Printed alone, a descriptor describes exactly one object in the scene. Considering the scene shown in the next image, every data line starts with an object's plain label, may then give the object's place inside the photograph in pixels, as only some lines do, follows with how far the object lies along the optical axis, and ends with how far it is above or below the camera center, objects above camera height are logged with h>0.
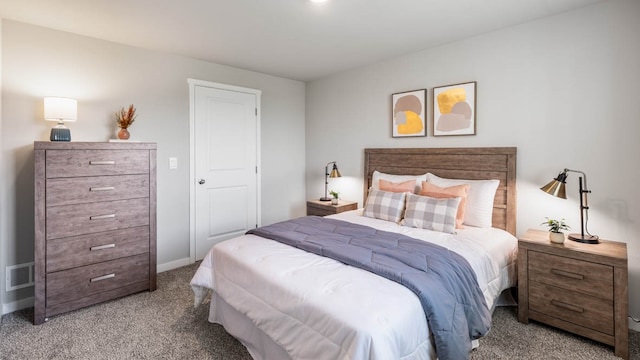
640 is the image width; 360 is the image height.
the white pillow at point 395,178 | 3.18 +0.03
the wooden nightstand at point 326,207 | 3.79 -0.33
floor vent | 2.60 -0.82
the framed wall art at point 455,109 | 2.99 +0.71
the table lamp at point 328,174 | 4.04 +0.08
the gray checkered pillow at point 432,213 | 2.57 -0.28
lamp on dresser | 2.51 +0.56
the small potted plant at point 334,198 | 3.95 -0.23
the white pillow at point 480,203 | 2.73 -0.20
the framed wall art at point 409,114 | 3.36 +0.75
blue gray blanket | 1.48 -0.49
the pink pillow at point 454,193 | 2.71 -0.11
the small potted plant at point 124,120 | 2.92 +0.58
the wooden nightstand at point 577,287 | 1.94 -0.72
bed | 1.33 -0.58
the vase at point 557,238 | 2.20 -0.41
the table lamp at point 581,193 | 2.21 -0.09
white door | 3.71 +0.20
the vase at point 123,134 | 2.90 +0.43
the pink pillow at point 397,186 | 3.14 -0.06
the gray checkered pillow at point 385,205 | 2.96 -0.24
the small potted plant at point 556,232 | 2.20 -0.37
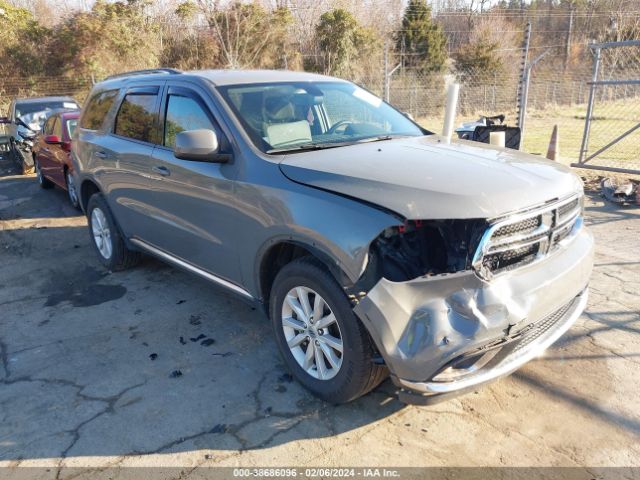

# [What you have to do]
Within the listing above, extract exactly the lines from the line with "the white pillow at point 395,178" to the line with "the table lamp at point 328,174 | 4.04 +0.08", the two named lines included, and no others.

# [Exercise output]
the white pillow at point 395,178 | 3.18 +0.03
the wooden nightstand at point 326,207 | 3.79 -0.33
floor vent | 2.60 -0.82
the framed wall art at point 455,109 | 2.99 +0.71
the table lamp at point 328,174 | 4.04 +0.08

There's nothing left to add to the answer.